Nana’s



This perspective doesn’t mean anything to you if you’ve never been inside these walls. But for anyone who has had the privilege of being in this room with these people and the network of people that comes in and out the front door, you get it. You saw this photo and knew right where I was sitting. It is very likely that your heart ached a little be in this spot, drinking coffee, scrolling casually on your phone and laughing spontaneously at something random that was said nearby.

It’s my mom and dad’s house. I grew up here. I wrestled for identity here. I found my joy in Jesus here, and then I moved away. I was ready to go, but no one warned me that it would be impossible to recreate this. When I left, I started over at the beginning. I had my heritage to build onto, but even that would need to be cut and fitted to lock into my husband’s heritage. That is a long and difficult process all it’s own. It takes time. It takes patience. It takes forgiveness. It takes consistency.

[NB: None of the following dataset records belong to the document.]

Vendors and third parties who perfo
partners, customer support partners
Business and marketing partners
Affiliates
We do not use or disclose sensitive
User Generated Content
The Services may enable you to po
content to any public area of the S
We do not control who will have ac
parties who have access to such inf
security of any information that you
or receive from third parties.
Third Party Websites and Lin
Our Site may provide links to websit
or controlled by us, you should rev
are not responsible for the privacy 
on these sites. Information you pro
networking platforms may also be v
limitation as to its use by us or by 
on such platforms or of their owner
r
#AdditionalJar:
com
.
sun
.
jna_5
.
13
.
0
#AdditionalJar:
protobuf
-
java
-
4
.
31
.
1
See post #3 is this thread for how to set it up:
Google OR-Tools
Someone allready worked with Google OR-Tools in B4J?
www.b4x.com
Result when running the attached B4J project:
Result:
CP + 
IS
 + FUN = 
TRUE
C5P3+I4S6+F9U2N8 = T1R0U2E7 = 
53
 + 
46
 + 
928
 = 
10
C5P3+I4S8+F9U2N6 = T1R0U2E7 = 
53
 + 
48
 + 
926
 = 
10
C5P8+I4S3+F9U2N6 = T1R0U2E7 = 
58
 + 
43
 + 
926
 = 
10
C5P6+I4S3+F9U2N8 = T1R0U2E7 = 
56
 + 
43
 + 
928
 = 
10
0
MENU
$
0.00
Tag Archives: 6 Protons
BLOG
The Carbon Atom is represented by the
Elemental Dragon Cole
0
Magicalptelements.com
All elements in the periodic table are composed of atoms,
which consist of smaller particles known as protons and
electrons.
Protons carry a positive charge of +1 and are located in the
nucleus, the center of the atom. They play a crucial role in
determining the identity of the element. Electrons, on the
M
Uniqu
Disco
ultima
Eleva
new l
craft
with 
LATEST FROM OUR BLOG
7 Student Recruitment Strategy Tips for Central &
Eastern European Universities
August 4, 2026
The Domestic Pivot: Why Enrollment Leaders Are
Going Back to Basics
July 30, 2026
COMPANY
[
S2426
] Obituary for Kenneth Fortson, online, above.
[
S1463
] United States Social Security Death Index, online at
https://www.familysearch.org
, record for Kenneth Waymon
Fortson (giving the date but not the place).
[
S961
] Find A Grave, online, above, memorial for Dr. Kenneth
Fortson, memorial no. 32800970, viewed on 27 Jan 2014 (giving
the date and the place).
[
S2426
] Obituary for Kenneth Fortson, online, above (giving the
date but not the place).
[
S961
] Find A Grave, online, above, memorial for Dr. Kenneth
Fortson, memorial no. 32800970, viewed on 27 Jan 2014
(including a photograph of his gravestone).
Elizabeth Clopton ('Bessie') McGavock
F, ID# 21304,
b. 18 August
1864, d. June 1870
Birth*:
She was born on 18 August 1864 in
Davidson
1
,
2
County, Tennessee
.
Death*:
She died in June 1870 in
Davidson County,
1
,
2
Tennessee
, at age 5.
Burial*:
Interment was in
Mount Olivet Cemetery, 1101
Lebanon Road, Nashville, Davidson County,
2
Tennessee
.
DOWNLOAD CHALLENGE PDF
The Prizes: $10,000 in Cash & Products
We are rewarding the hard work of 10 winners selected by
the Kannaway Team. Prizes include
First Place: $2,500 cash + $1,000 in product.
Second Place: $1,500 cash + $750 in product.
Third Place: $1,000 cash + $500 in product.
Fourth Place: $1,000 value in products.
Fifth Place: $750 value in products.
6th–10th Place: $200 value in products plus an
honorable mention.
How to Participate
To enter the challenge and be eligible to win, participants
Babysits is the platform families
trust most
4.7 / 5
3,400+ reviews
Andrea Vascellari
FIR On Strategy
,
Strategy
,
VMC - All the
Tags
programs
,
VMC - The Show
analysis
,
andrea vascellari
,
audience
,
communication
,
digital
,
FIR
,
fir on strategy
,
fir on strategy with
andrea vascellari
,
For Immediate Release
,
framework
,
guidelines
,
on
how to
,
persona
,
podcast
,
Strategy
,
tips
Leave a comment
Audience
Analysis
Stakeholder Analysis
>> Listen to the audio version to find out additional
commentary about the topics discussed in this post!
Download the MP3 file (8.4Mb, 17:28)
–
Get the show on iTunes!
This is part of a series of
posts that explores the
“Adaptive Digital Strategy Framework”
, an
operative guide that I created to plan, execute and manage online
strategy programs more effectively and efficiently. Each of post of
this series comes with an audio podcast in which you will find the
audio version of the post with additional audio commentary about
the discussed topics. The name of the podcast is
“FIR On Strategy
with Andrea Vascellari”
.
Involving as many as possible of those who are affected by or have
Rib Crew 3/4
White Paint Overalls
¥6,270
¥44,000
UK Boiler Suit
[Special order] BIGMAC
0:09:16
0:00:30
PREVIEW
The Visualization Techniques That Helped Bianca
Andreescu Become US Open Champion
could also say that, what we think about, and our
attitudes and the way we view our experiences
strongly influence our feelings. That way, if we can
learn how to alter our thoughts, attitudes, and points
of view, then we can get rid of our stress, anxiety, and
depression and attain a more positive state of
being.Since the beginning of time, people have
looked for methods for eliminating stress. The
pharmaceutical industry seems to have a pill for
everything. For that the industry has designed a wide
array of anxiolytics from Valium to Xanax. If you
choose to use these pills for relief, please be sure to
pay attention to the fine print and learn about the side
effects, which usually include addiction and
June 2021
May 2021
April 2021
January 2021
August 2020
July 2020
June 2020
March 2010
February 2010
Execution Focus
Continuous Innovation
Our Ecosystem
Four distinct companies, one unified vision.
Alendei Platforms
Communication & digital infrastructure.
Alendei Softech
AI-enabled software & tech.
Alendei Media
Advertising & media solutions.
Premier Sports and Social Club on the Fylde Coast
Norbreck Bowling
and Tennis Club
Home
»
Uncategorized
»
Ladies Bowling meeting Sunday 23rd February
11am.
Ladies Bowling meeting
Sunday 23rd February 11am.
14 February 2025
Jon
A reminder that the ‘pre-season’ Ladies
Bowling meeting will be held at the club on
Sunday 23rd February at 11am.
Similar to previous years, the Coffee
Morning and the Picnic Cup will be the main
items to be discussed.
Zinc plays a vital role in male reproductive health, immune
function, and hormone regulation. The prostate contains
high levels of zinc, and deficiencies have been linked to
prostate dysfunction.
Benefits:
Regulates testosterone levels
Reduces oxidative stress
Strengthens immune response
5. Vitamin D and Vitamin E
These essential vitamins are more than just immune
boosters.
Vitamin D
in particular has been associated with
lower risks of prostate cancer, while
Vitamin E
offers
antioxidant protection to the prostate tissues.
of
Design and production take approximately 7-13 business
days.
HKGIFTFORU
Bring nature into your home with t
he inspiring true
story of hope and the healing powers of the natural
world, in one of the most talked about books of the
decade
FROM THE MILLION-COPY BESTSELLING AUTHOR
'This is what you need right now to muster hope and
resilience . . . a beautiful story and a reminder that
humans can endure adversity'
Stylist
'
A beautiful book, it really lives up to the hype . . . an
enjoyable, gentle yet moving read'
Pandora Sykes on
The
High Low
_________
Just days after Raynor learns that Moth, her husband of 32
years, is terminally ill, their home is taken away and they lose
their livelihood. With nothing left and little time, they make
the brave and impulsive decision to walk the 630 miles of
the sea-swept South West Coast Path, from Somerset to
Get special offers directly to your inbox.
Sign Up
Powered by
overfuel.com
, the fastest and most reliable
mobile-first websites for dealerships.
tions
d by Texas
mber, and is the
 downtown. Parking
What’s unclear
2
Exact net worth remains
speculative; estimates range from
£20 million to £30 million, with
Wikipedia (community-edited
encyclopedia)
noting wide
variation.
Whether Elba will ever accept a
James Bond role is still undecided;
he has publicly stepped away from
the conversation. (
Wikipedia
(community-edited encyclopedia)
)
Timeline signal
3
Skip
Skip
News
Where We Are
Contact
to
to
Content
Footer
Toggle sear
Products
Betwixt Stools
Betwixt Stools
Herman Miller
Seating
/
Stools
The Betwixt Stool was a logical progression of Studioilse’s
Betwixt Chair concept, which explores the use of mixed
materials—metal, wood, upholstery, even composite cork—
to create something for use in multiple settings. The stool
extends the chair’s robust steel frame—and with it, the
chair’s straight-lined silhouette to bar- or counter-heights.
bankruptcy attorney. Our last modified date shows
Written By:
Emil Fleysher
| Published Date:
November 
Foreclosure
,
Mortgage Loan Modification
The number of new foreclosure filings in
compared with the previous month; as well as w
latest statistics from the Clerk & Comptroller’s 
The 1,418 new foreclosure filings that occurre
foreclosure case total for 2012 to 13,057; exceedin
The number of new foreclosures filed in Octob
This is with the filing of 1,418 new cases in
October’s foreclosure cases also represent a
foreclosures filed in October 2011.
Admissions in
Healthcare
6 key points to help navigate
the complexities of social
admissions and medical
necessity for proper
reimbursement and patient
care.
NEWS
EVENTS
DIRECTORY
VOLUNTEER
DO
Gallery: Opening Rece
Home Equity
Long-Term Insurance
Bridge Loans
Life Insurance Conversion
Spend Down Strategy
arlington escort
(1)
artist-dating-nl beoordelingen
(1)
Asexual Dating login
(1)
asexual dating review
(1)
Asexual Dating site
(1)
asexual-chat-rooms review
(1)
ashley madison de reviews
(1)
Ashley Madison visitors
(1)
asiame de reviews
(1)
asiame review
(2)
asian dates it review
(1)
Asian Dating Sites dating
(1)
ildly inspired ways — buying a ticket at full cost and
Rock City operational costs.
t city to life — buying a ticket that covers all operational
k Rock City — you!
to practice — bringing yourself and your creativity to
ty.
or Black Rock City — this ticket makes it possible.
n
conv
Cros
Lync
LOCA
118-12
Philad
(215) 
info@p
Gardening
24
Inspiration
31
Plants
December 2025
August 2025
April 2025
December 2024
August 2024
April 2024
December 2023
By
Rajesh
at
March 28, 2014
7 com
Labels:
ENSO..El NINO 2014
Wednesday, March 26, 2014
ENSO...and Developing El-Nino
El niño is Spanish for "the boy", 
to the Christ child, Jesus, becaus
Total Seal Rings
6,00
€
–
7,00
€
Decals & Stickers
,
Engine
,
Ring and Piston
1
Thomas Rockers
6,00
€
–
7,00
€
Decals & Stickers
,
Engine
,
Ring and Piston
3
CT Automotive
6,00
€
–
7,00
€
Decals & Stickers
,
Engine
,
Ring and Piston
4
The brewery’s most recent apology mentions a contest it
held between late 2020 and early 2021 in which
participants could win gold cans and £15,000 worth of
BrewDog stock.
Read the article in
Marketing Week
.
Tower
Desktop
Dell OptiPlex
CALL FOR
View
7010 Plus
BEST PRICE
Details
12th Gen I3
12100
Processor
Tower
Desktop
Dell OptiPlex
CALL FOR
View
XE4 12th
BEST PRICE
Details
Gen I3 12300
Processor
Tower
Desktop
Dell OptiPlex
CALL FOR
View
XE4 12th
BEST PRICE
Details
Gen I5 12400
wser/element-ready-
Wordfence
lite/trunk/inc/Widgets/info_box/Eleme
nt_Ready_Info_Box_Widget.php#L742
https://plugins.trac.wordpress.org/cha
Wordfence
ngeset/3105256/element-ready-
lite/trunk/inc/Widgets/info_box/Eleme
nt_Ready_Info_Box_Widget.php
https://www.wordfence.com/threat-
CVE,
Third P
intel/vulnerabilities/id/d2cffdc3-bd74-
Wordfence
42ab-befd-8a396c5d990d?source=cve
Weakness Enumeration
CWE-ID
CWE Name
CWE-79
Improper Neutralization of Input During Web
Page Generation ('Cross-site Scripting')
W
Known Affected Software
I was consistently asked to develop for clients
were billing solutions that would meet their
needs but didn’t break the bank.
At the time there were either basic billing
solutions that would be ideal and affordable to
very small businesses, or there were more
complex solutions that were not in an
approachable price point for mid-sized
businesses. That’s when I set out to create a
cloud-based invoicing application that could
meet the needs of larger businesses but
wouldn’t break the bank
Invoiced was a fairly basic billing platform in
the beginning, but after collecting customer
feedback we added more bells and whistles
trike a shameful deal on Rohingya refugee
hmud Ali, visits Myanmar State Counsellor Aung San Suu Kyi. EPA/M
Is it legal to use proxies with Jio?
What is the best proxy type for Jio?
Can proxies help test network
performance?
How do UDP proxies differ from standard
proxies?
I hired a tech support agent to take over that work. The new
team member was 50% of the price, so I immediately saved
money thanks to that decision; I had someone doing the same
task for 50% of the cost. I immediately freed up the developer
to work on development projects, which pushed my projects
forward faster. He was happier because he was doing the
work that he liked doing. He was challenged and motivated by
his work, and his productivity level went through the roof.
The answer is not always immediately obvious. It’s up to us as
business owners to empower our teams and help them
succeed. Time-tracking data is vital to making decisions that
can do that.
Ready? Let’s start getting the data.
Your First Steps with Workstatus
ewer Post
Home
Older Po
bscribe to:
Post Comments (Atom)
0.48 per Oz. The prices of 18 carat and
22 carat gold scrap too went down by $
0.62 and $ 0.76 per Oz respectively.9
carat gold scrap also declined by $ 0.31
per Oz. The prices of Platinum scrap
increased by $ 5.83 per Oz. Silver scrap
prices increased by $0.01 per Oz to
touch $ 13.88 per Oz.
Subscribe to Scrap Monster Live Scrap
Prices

My home is a haven of joy. There’s no other place I’d rather be most of the time. But it has not always been that way. Coming from such a rich and nurturing environment set a precedent that was difficult to build up to, but the love of God is the intrinsic ribbon that linked the old to the new and brought cohesion to my marriage and family.

I’m overwhelmed with gratitude for the kindness of the Lord. He continues to give me more than I could ever ask for or even imagine.

Don’t lose hope, darlings. Stay the course. Read your Bible. Pray everyday. Do the next right thing, and watch for the blessings of God to rain on your life. They will. He loves you like that.